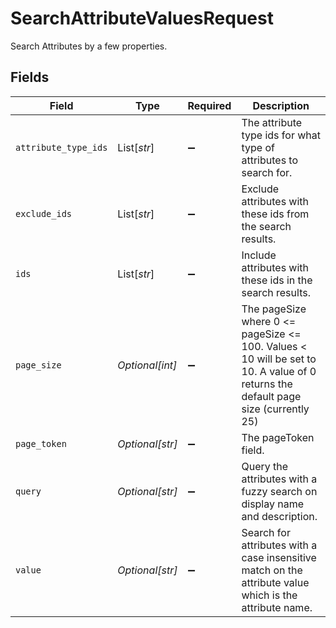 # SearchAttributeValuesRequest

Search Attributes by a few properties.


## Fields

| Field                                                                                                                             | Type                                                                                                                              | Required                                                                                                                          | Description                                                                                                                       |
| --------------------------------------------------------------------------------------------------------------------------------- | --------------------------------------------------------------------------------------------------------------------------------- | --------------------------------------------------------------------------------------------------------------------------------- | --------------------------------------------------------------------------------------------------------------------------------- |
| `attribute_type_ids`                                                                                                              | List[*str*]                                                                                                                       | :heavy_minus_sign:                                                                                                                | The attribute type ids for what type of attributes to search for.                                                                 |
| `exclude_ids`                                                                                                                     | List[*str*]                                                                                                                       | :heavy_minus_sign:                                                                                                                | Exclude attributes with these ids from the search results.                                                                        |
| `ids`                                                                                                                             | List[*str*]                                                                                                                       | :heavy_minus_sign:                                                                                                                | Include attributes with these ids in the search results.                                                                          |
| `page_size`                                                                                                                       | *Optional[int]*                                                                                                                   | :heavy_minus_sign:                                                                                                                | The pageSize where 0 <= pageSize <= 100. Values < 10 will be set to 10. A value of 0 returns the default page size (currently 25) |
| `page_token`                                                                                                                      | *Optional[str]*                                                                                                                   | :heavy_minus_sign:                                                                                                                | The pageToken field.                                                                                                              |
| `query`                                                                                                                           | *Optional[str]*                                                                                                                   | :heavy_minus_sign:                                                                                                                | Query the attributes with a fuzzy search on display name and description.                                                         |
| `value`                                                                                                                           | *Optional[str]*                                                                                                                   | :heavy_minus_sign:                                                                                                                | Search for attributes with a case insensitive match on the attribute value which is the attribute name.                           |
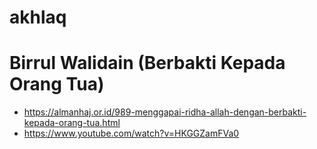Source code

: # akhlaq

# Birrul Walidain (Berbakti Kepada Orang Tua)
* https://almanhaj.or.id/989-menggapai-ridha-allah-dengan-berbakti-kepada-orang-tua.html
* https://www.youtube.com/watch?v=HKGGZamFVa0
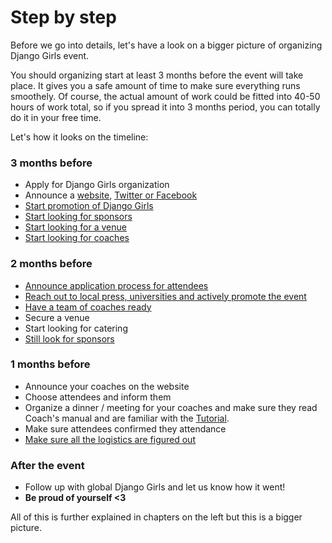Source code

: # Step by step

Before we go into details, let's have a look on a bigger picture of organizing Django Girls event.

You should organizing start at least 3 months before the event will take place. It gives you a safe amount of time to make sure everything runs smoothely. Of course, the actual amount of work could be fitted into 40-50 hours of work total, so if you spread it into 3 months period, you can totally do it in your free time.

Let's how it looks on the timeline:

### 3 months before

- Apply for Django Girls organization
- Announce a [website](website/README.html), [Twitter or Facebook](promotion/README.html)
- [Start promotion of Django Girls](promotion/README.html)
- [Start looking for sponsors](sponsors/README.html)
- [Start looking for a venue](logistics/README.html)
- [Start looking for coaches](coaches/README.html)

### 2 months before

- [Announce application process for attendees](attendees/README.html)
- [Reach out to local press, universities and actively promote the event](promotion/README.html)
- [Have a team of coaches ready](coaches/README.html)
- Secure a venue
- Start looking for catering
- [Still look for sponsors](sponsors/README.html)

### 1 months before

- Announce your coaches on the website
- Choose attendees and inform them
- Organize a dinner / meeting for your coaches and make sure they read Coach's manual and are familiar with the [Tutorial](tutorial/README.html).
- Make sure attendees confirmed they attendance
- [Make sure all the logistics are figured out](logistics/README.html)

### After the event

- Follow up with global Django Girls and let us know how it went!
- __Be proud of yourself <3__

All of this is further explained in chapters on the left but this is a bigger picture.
---
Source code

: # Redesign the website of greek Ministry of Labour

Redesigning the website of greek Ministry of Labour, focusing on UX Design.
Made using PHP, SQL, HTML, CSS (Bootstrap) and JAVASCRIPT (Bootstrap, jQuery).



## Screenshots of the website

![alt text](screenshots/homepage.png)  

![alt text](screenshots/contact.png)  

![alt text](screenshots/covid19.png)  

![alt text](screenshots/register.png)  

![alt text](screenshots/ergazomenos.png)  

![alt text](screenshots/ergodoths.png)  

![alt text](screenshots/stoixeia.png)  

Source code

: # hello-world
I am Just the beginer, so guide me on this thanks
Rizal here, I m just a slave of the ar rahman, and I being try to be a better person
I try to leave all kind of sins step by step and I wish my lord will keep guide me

== Exercise details ==
Copy every line of the entries above in which "step" occurs.

== Output for this exercise ==
: # Step by step
I try to leave all kind of sins step by step and I wish my lord will keep guide me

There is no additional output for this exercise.